Voriancorelli is the first company that was screened for listing on the Lagos Commodities and Futures Exchange (LCFE).

6. Skudu

L-R: Andries Stofberg, Cobus Van Der Merwe and Kevin Cuthbert, co-founders of Skudu
L-R: Andries Stofberg, Cobus Van Der Merwe and Kevin Cuthbert, co-founders of Skudu

South Africa’s Skudu leverages technology to enhance efficiency within the agricultural value chain, ultimately benefiting all stakeholders involved via its method of merging deep farming know-how with cloud computing.

Last year, the agritech startup raised an undisclosed funding amount from one of Africa’s leading agri-food investors, AgVentures, to scale its online marketplace for agricultural inputs and produce, as well as its approaches in interpreting soil sample results, keeping track of farms and providing management tools, all targeted at enabling farmers to significantly lower input costs and protect the environment by optimising fertilizer application globally.

7. Khula

Team Khula - Agritech startup
Team Khula

Another South African-based agritech startup, Khula connects subsistence and commercial farmers to agricultural supply and marketplaces. Last year, the company raised $1,300,000 from AECI, an SA agrochemical company and E Squared Investments.
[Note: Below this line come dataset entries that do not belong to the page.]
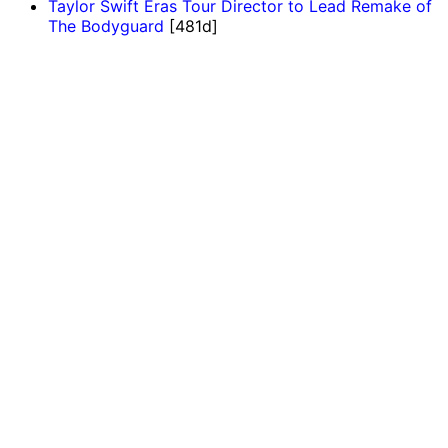
Taylor Swift Eras Tour Director to Lead Remake of
The Bodyguard
[481d]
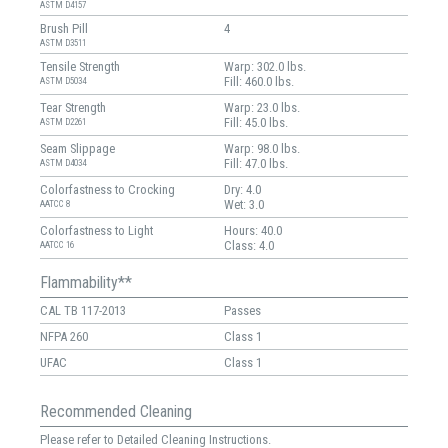
ASTM D4157
Brush Pill
4
ASTM D3511
Tensile Strength
Warp: 302.0 lbs.
Fill: 460.0 lbs.
ASTM D5034
Tear Strength
Warp: 23.0 lbs.
Fill: 45.0 lbs.
ASTM D2261
Seam Slippage
Warp: 98.0 lbs.
Fill: 47.0 lbs.
ASTM D4034
Colorfastness to Crocking
Dry: 4.0
Wet: 3.0
AATCC 8
Colorfastness to Light
Hours: 40.0
Class: 4.0
AATCC 16
Flammability**
CAL TB 117-2013
Passes
NFPA 260
Class 1
UFAC
Class 1
Recommended Cleaning
Please refer to Detailed Cleaning Instructions.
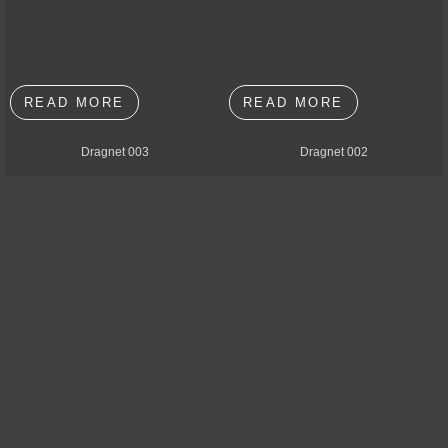
READ MORE
READ MORE
Dragnet 003
Dragnet 002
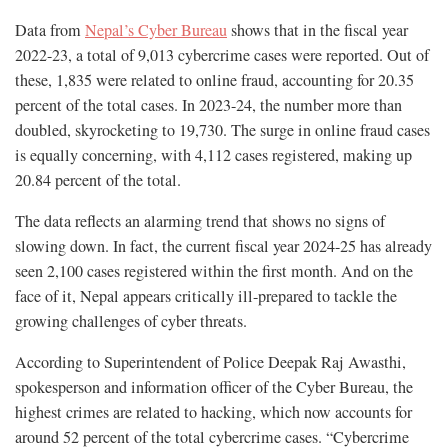
Data from
Nepal’s Cyber Bureau
shows that in the fiscal year
2022-23, a total of 9,013 cybercrime cases were reported. Out of
these, 1,835 were related to online fraud, accounting for 20.35
percent of the total cases. In 2023-24, the number more than
doubled, skyrocketing to 19,730. The surge in online fraud cases
is equally concerning, with 4,112 cases registered, making up
20.84 percent of the total.
The data reflects an alarming trend that shows no signs of
slowing down. In fact, the current fiscal year 2024-25 has already
seen 2,100 cases registered within the first month. And on the
face of it, Nepal appears critically ill-prepared to tackle the
growing challenges of cyber threats.
According to Superintendent of Police Deepak Raj Awasthi,
spokesperson and information officer of the Cyber Bureau, the
highest crimes are related to hacking, which now accounts for
around 52 percent of the total cybercrime cases. “Cybercrime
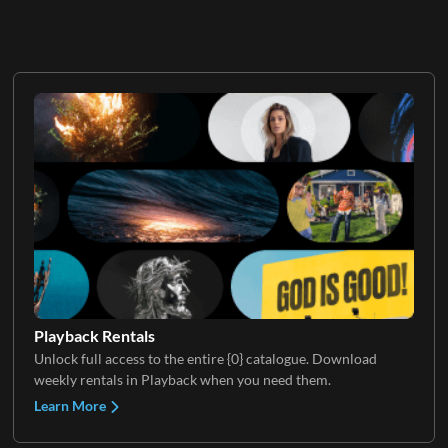
Playback Rentals
Unlock full access to the entire {0} catalogue. Download
weekly rentals in Playback when you need them.
Learn More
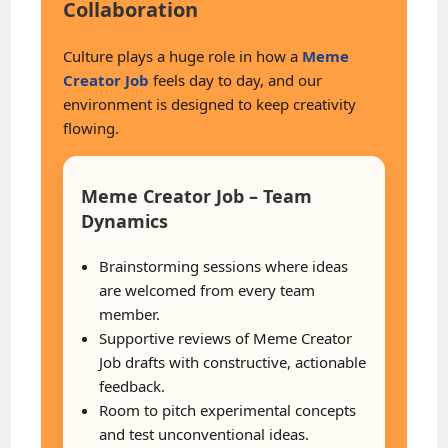
Collaboration
Culture plays a huge role in how a
Meme
Creator Job
feels day to day, and our
environment is designed to keep creativity
flowing.
Meme Creator Job – Team
Dynamics
Brainstorming sessions where ideas
are welcomed from every team
member.
Supportive reviews of Meme Creator
Job drafts with constructive, actionable
feedback.
Room to pitch experimental concepts
and test unconventional ideas.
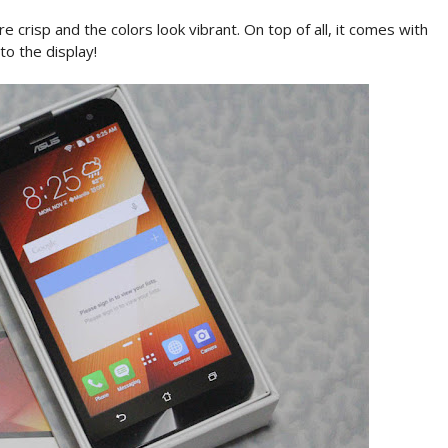
re crisp and the colors look vibrant. On top of all, it comes with
 to the display!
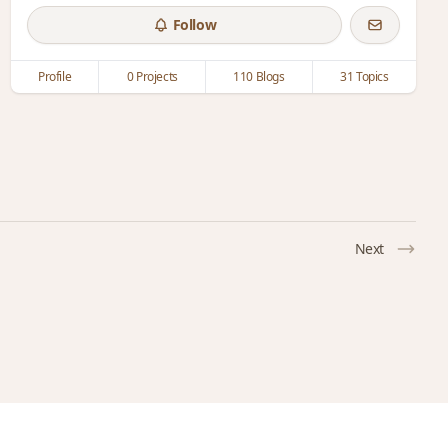
Follow
Profile
0 Projects
110 Blogs
31 Topics
Next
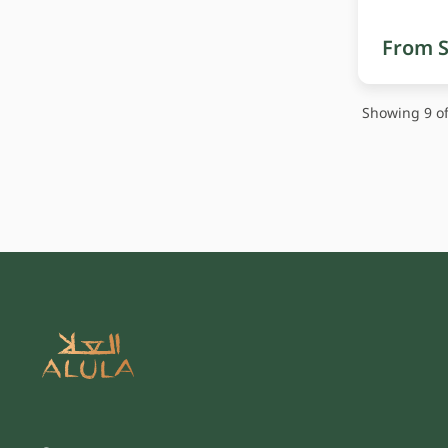
From S
Showing 9 of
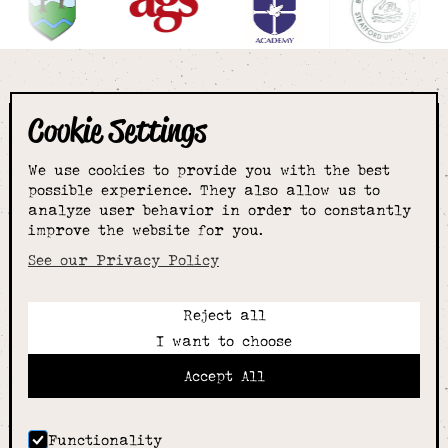
Cookie Settings
The smartest
We use cookies to provide you with the best
choice for
possible experience. They also allow us to
analyze user behavior in order to constantly
improve the website for you.
schoolwear & more
See our Privacy Policy
Reject all
Call:
I want to choose
01789 400344
Email:
Accept All
hello@alcesterschoolwear.co.uk
Working Hours:
Summer
: 9am-5pm Mon to Fri and 9am-4pm Sat.
Functionality
Winter
: 9am-4.30pm Mon, Wed, Thurs, Fri and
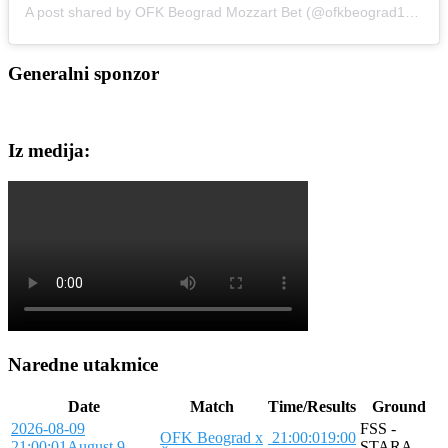
A post shared by OFK Beograd Mozzart Bet (@ofkbeograd1911)
Generalni sponzor
Iz medija:
Naredne utakmice
Date
Match
Time/Results
Ground
2026-08-09
FSS -
OFK Beograd x
21:00:01
9:00
21:00:01
August 9,
STARA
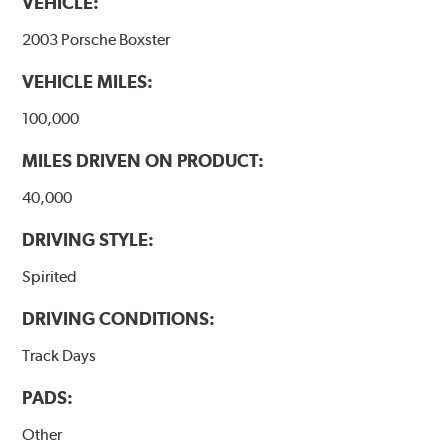
VEHICLE:
2003 Porsche Boxster
VEHICLE MILES:
100,000
MILES DRIVEN ON PRODUCT:
40,000
DRIVING STYLE:
Spirited
DRIVING CONDITIONS:
Track Days
PADS:
Other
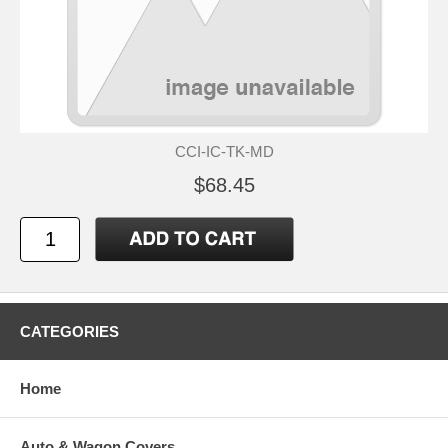
CCI-IC-TK-MD
$68.45
CATEGORIES
Home
Auto & Wagon Covers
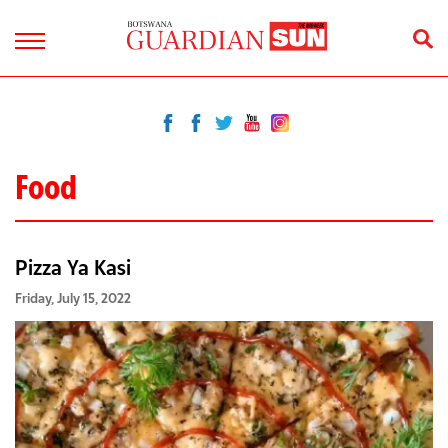
Food
Pizza Ya Kasi
Friday, July 15, 2022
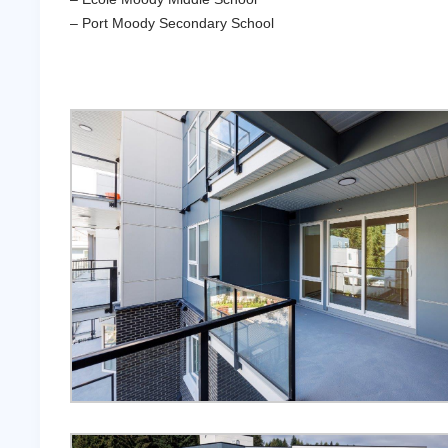
– Port Moody Secondary School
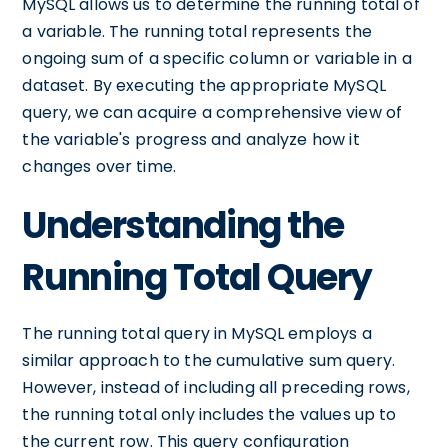
MySQL allows us to determine the running total of
a variable. The running total represents the
ongoing sum of a specific column or variable in a
dataset. By executing the appropriate MySQL
query, we can acquire a comprehensive view of
the variable's progress and analyze how it
changes over time.
Understanding the
Running Total Query
The running total query in MySQL employs a
similar approach to the cumulative sum query.
However, instead of including all preceding rows,
the running total only includes the values up to
the current row. This query configuration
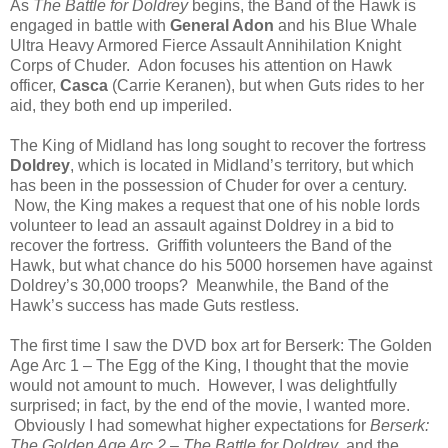
As
The Battle for Doldrey
begins, the Band of the Hawk is
engaged in battle with
General Adon
and his Blue Whale
Ultra Heavy Armored Fierce Assault Annihilation Knight
Corps of Chuder. Adon focuses his attention on Hawk
officer,
Casca
(Carrie Keranen), but when Guts rides to her
aid, they both end up imperiled.
The King of Midland has long sought to recover the fortress
Doldrey
, which is located in Midland’s territory, but which
has been in the possession of Chuder for over a century.
Now, the King makes a request that one of his noble lords
volunteer to lead an assault against Doldrey in a bid to
recover the fortress. Griffith volunteers the Band of the
Hawk, but what chance do his 5000 horsemen have against
Doldrey’s 30,000 troops? Meanwhile, the Band of the
Hawk’s success has made Guts restless.
The first time I saw the DVD box art for Berserk: The Golden
Age Arc 1 – The Egg of the King, I thought that the movie
would not amount to much. However, I was delightfully
surprised; in fact, by the end of the movie, I wanted more.
Obviously I had somewhat higher expectations for
Berserk:
The Golden Age Arc 2 – The Battle for Doldrey
, and the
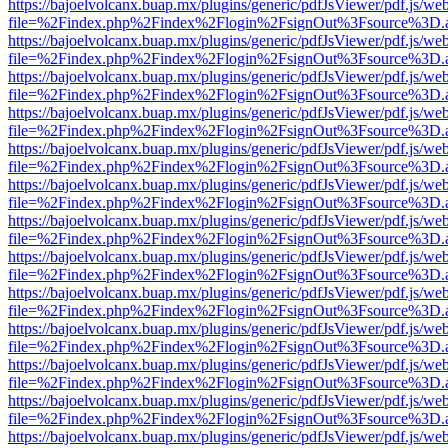
https://bajoelvolcanx.buap.mx/plugins/generic/pdfJsViewer/pdf.js/we
file=%2Findex.php%2Findex%2Flogin%2FsignOut%3Fsource%3D.ame
https://bajoelvolcanx.buap.mx/plugins/generic/pdfJsViewer/pdf.js/we
file=%2Findex.php%2Findex%2Flogin%2FsignOut%3Fsource%3D.ame
https://bajoelvolcanx.buap.mx/plugins/generic/pdfJsViewer/pdf.js/we
file=%2Findex.php%2Findex%2Flogin%2FsignOut%3Fsource%3D.ame
https://bajoelvolcanx.buap.mx/plugins/generic/pdfJsViewer/pdf.js/we
file=%2Findex.php%2Findex%2Flogin%2FsignOut%3Fsource%3D.ame
https://bajoelvolcanx.buap.mx/plugins/generic/pdfJsViewer/pdf.js/we
file=%2Findex.php%2Findex%2Flogin%2FsignOut%3Fsource%3D.ame
https://bajoelvolcanx.buap.mx/plugins/generic/pdfJsViewer/pdf.js/we
file=%2Findex.php%2Findex%2Flogin%2FsignOut%3Fsource%3D.ame
https://bajoelvolcanx.buap.mx/plugins/generic/pdfJsViewer/pdf.js/we
file=%2Findex.php%2Findex%2Flogin%2FsignOut%3Fsource%3D.ame
https://bajoelvolcanx.buap.mx/plugins/generic/pdfJsViewer/pdf.js/we
file=%2Findex.php%2Findex%2Flogin%2FsignOut%3Fsource%3D.ame
https://bajoelvolcanx.buap.mx/plugins/generic/pdfJsViewer/pdf.js/we
file=%2Findex.php%2Findex%2Flogin%2FsignOut%3Fsource%3D.ame
https://bajoelvolcanx.buap.mx/plugins/generic/pdfJsViewer/pdf.js/we
file=%2Findex.php%2Findex%2Flogin%2FsignOut%3Fsource%3D.ame
https://bajoelvolcanx.buap.mx/plugins/generic/pdfJsViewer/pdf.js/we
file=%2Findex.php%2Findex%2Flogin%2FsignOut%3Fsource%3D.ame
https://bajoelvolcanx.buap.mx/plugins/generic/pdfJsViewer/pdf.js/we
file=%2Findex.php%2Findex%2Flogin%2FsignOut%3Fsource%3D.ame
https://bajoelvolcanx.buap.mx/plugins/generic/pdfJsViewer/pdf.js/we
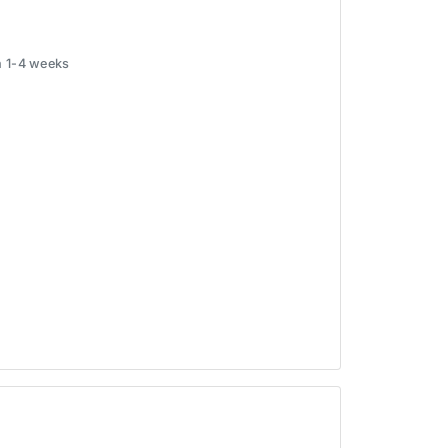
in 1-4 weeks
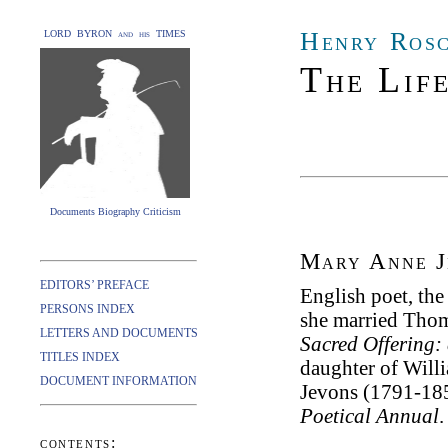
Henry Ros
LORD BYRON and his TIMES
The Lif
Documents Biography Criticism
Mary Anne J
EDITORS’ PREFACE
English poet, the
PERSONS INDEX
she married Thom
LETTERS AND DOCUMENTS
Sacred Offering:
TITLES INDEX
daughter of Will
DOCUMENT INFORMATION
Jevons (1791-185
Poetical Annual
.
contents:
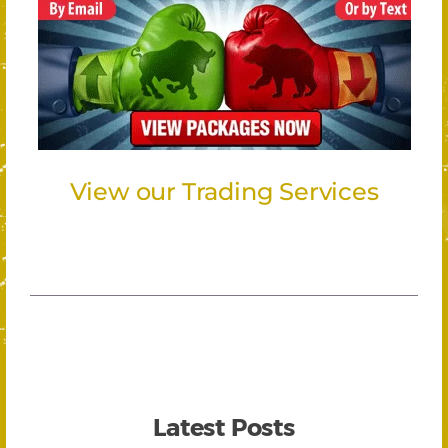
View our Trading Services
Latest Posts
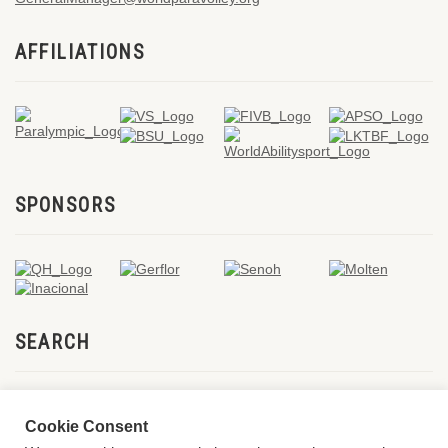
AFFILIATIONS
SPONSORS
SEARCH
Cookie Consent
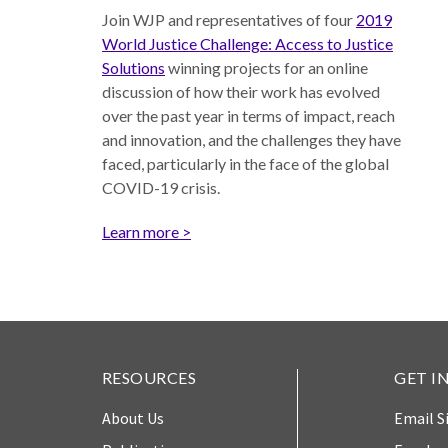
Join WJP and representatives of four
2019
Measuring
World Justice Challenge: Access to Justice
Access to Civil
Solutions
winning projects for an online
Justice
discussion of how their work has evolved
over the past year in terms of impact, reach
and innovation, and the challenges they have
ENGAGEMENT
faced, particularly in the face of the global
COVID-19 crisis.
World
Learn more >
Justice
Forum
World
Justice
Challenge
RESOURCES
GET I
Asia Pacific
Justice
About Us
Email S
Forum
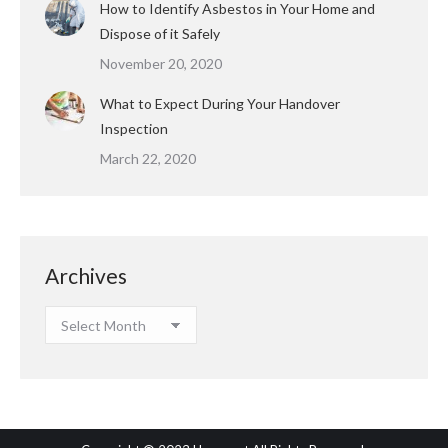
How to Identify Asbestos in Your Home and
Dispose of it Safely
November 20, 2020
What to Expect During Your Handover
Inspection
March 22, 2020
Archives
Archives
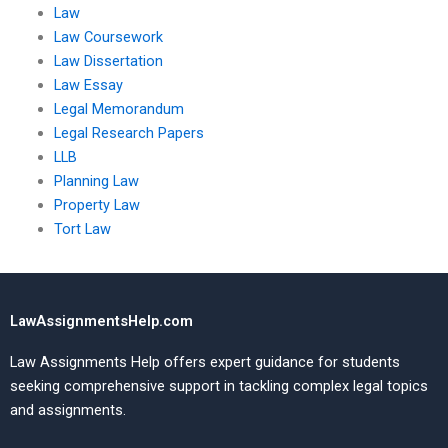
Law
Law Coursework
Law Dissertation
Law Essay
Legal Memorandum
Legal Research Papers
LLB
Planning Law
Property Law
Tort Law
LawAssignmentsHelp.com
Law Assignments Help offers expert guidance for students
seeking comprehensive support in tackling complex legal topics
and assignments.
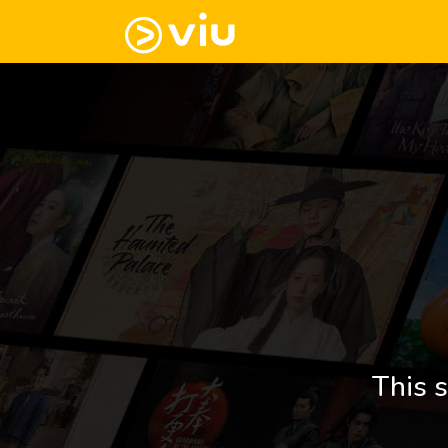
This s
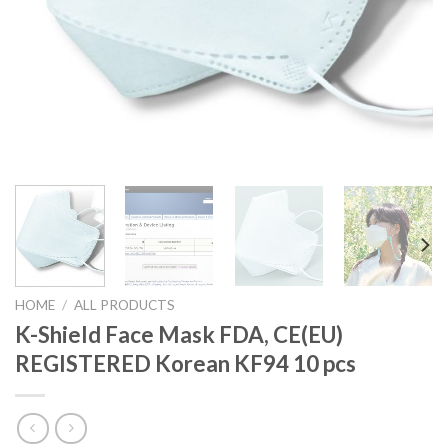
HOME
/
ALL PRODUCTS
K-Shield Face Mask FDA, CE(EU)
REGISTERED Korean KF94 10 pcs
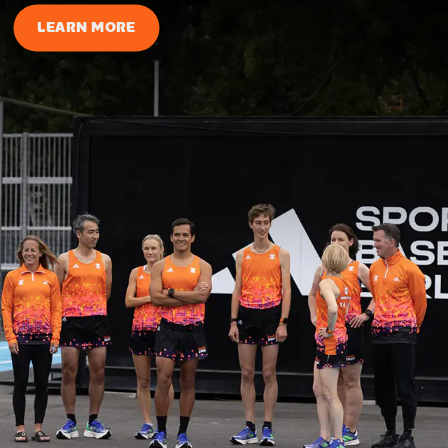
LEARN MORE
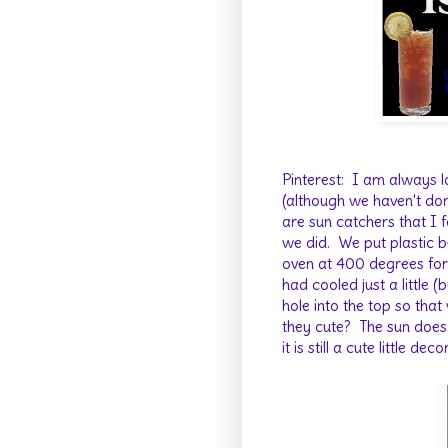
Pinterest: I am always l
(although we haven't do
are sun catchers that I 
we did. We put plastic 
oven at 400 degrees for 
had cooled just a little
hole into the top so tha
they cute? The sun doesn'
it is still a cute little dec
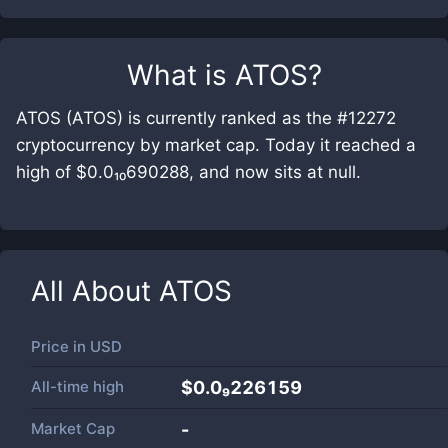
What is
ATOS
?
ATOS (ATOS) is currently ranked as the #12272
cryptocurrency by market cap. Today it reached a
high of $0.0₁₀690288, and now sits at null.
All About
ATOS
Price in
USD
All-time high
$0.0₉226159
Market Cap
-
Khula has a range of products such as the KHULA! Inputs app, Fresh Produce Marketplace and Funder Dashboard, which enables a hiccup-free process between local and international farmers, suppliers, wholesalers, retailers and other stakeholders.

8. Agrocenta

Team Agrocenta
Team Agrocenta

Ghana’s Agrocenta is solving the limited accessibility to markets for smallholder farmers in the rural areas, which brings about exploitation, purchase from middlemen and lack of a coordinated truck delivery system to cart commodities directly from farms to markets to sell.

Its $2,200,000 total funding amount was raised from investors such as Foreign & Commonwealth Office – UK, AV Ventures, Rabo Foundation, Shell Foundation, GSMA Ecosystem Accelerator and Seedstars.

9. Apollo Agriculture 

Team Apollo Agriculture - Agritech startup
Team Apollo Agriculture

Based in Kenya, Apollo Agriculture helps small-scale farmers maximise profit. Via due diligence, the company builds credit profiles for these farmers leveraging a machine learning model so as to build automated digital processes that make their lives better.

Servicing over 40,000 farmers in Kenya, Apollo Agriculture has a total funding amount of $12,200,000 raised from Agri-Business Capital Fund (ABC Fund), Anthemis Group, Leaps by Bayer, Flourish Ventures, Accion Venture Lab, Mastercard Foundation Fund for Rural Prosperity, Rabobank, FMO and Musha Ventures.

10. Complete Farmer 

Team Complete Farmer
Team Complete Farmer

Ghana’s Complete Farmer is focused on food security, promoting nutritious eating, monitoring farming processes, and providing education and training to grow food precisely in order to meet industry specifications and quality. 

The end-to-end digital farming platform, which enables clients to gain competitive advantage across various agriculture value chains, raised an undisclosed funding amount from Ingressive Capital.